VPR’s Steve Zind reports.

(Zind) Wet weather makes for big juicy apples.

(Elena Garcia) “Right now we have good fruit size. That has been due to the wetter than usual conditions so a lot of water has gone into the fruit.”

(Zind) Elena Garcia is a plant and soil scientist at the University of Vermont. Garcia says while the wet weather has been generally good for the apple crop, growers are hoping for sunny days and cool nights to put a blush on the apples that will be harvested next month.

(Garcia) “The enzymes that trigger color development are associated with the cooler temperatures and sunny days.”

(Zind) The right weather conditions are especially important for red varieties like Macintosh, Empire and Cortland – color is key to their marketability. More than half the apples grown in Vermont are Macs.
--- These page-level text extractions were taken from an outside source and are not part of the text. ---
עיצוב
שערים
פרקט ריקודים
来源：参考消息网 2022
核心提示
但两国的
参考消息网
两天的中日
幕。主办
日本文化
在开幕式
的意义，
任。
Ray Allen says excessive rain can stress trees, but generally too much moisture is far better than too little. Allen’s South Hero orchard is the oldest commercial orchard in Vermont, dating back to 1870. Allen says so far this year’s crop promises to be a good one.

(Allen) “Right now I would just like to have a lot of sunshine to finish growing the crop.”

(Zind) Vermont produced 850,000 bushels of apples last year making it eighteenth among the 35 apple producing states.

For Vermont Public Radio, I’m Steve Zind.